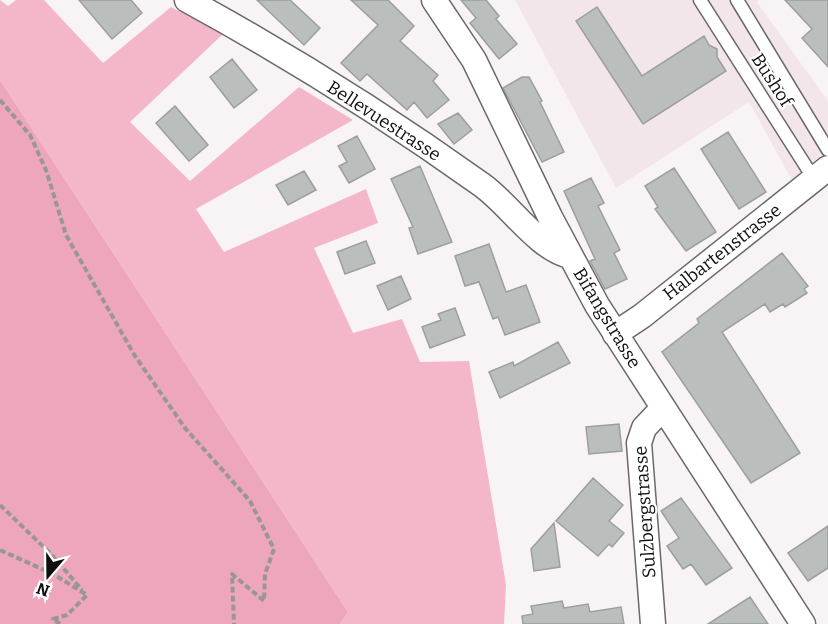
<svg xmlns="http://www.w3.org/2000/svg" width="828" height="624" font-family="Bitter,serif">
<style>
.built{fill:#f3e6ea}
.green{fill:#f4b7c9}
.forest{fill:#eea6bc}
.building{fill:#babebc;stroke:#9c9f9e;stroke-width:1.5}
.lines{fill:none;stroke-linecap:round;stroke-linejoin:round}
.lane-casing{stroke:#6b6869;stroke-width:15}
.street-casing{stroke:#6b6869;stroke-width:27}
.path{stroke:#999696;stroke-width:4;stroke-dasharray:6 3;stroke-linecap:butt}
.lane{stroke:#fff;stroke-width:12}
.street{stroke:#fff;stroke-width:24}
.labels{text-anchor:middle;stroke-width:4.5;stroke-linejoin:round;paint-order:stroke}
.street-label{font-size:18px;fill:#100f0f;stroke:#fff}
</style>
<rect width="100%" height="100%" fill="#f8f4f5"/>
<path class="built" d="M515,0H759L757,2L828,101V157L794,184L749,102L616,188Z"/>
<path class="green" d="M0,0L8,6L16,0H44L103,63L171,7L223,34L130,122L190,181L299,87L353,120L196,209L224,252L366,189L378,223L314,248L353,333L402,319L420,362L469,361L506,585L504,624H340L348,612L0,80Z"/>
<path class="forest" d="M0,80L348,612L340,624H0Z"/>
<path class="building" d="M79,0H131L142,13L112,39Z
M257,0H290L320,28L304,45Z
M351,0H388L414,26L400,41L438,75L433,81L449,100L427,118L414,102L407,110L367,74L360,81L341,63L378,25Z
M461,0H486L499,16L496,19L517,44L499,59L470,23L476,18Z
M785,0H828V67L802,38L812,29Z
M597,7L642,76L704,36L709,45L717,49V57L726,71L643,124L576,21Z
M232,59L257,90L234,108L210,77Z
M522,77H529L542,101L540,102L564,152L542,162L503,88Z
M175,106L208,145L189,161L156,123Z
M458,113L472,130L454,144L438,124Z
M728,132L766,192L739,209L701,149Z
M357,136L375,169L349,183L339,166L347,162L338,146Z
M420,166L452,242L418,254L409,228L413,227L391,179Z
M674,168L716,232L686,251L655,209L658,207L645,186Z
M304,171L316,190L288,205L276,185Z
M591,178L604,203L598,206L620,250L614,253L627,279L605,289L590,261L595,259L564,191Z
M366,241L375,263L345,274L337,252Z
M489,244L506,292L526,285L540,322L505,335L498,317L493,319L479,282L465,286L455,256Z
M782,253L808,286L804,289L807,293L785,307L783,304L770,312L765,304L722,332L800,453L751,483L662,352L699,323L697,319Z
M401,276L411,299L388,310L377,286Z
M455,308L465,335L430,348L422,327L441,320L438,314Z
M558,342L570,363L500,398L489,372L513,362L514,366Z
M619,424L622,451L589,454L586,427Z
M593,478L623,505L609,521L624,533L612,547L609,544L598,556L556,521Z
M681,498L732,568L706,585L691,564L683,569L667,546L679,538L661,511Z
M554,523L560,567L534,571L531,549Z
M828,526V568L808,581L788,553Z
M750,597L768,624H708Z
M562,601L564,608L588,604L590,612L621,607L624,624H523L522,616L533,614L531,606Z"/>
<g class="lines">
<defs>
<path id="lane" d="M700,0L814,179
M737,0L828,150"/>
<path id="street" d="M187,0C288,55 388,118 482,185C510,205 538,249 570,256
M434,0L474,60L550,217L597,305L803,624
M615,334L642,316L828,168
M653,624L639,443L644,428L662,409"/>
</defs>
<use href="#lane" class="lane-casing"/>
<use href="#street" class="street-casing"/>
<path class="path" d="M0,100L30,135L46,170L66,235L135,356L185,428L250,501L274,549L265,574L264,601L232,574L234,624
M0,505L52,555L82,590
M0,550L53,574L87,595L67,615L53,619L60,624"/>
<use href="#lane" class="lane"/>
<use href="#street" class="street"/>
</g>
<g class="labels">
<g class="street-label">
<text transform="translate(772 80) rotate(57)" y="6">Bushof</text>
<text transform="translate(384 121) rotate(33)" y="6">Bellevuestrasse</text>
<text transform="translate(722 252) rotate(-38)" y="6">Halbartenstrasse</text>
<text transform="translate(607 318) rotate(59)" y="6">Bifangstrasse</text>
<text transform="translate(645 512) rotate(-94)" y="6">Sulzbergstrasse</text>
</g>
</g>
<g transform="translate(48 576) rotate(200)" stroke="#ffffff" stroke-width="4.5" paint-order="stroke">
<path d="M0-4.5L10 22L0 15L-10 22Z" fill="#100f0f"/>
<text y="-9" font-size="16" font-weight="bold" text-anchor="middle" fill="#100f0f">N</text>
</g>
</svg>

++++++

→ **PROBLEM TO SOLVE**: Leave out the pictures and repeat the remaining data exactly.

→ **EXERCISE ANSWER**:
<svg xmlns="http://www.w3.org/2000/svg" width="828" height="624" font-family="Bitter,serif">
<style>
.built{fill:#f3e6ea}
.green{fill:#f4b7c9}
.forest{fill:#eea6bc}
.building{fill:#babebc;stroke:#9c9f9e;stroke-width:1.5}
.lines{fill:none;stroke-linecap:round;stroke-linejoin:round}
.lane-casing{stroke:#6b6869;stroke-width:15}
.street-casing{stroke:#6b6869;stroke-width:27}
.path{stroke:#999696;stroke-width:4;stroke-dasharray:6 3;stroke-linecap:butt}
.lane{stroke:#fff;stroke-width:12}
.street{stroke:#fff;stroke-width:24}
.labels{text-anchor:middle;stroke-width:4.5;stroke-linejoin:round;paint-order:stroke}
.street-label{font-size:18px;fill:#100f0f;stroke:#fff}
</style>
<rect width="100%" height="100%" fill="#f8f4f5"/>
<path class="built" d="M515,0H759L757,2L828,101V157L794,184L749,102L616,188Z"/>
<path class="green" d="M0,0L8,6L16,0H44L103,63L171,7L223,34L130,122L190,181L299,87L353,120L196,209L224,252L366,189L378,223L314,248L353,333L402,319L420,362L469,361L506,585L504,624H340L348,612L0,80Z"/>
<path class="forest" d="M0,80L348,612L340,624H0Z"/>
<path class="building" d="M79,0H131L142,13L112,39Z
M257,0H290L320,28L304,45Z
M351,0H388L414,26L400,41L438,75L433,81L449,100L427,118L414,102L407,110L367,74L360,81L341,63L378,25Z
M461,0H486L499,16L496,19L517,44L499,59L470,23L476,18Z
M785,0H828V67L802,38L812,29Z
M597,7L642,76L704,36L709,45L717,49V57L726,71L643,124L576,21Z
M232,59L257,90L234,108L210,77Z
M522,77H529L542,101L540,102L564,152L542,162L503,88Z
M175,106L208,145L189,161L156,123Z
M458,113L472,130L454,144L438,124Z
M728,132L766,192L739,209L701,149Z
M357,136L375,169L349,183L339,166L347,162L338,146Z
M420,166L452,242L418,254L409,228L413,227L391,179Z
M674,168L716,232L686,251L655,209L658,207L645,186Z
M304,171L316,190L288,205L276,185Z
M591,178L604,203L598,206L620,250L614,253L627,279L605,289L590,261L595,259L564,191Z
M366,241L375,263L345,274L337,252Z
M489,244L506,292L526,285L540,322L505,335L498,317L493,319L479,282L465,286L455,256Z
M782,253L808,286L804,289L807,293L785,307L783,304L770,312L765,304L722,332L800,453L751,483L662,352L699,323L697,319Z
M401,276L411,299L388,310L377,286Z
M455,308L465,335L430,348L422,327L441,320L438,314Z
M558,342L570,363L500,398L489,372L513,362L514,366Z
M619,424L622,451L589,454L586,427Z
M593,478L623,505L609,521L624,533L612,547L609,544L598,556L556,521Z
M681,498L732,568L706,585L691,564L683,569L667,546L679,538L661,511Z
M554,523L560,567L534,571L531,549Z
M828,526V568L808,581L788,553Z
M750,597L768,624H708Z
M562,601L564,608L588,604L590,612L621,607L624,624H523L522,616L533,614L531,606Z"/>
<g class="lines">
<defs>
<path id="lane" d="M700,0L814,179
M737,0L828,150"/>
<path id="street" d="M187,0C288,55 388,118 482,185C510,205 538,249 570,256
M434,0L474,60L550,217L597,305L803,624
M615,334L642,316L828,168
M653,624L639,443L644,428L662,409"/>
</defs>
<use href="#lane" class="lane-casing"/>
<use href="#street" class="street-casing"/>
<path class="path" d="M0,100L30,135L46,170L66,235L135,356L185,428L250,501L274,549L265,574L264,601L232,574L234,624
M0,505L52,555L82,590
M0,550L53,574L87,595L67,615L53,619L60,624"/>
<use href="#lane" class="lane"/>
<use href="#street" class="street"/>
</g>
<g class="labels">
<g class="street-label">
<text transform="translate(772 80) rotate(57)" y="6">Bushof</text>
<text transform="translate(384 121) rotate(33)" y="6">Bellevuestrasse</text>
<text transform="translate(722 252) rotate(-38)" y="6">Halbartenstrasse</text>
<text transform="translate(607 318) rotate(59)" y="6">Bifangstrasse</text>
<text transform="translate(645 512) rotate(-94)" y="6">Sulzbergstrasse</text>
</g>
</g>
<g transform="translate(48 576) rotate(200)" stroke="#ffffff" stroke-width="4.5" paint-order="stroke">
<path d="M0-4.5L10 22L0 15L-10 22Z" fill="#100f0f"/>
<text y="-9" font-size="16" font-weight="bold" text-anchor="middle" fill="#100f0f">N</text>
</g>
</svg>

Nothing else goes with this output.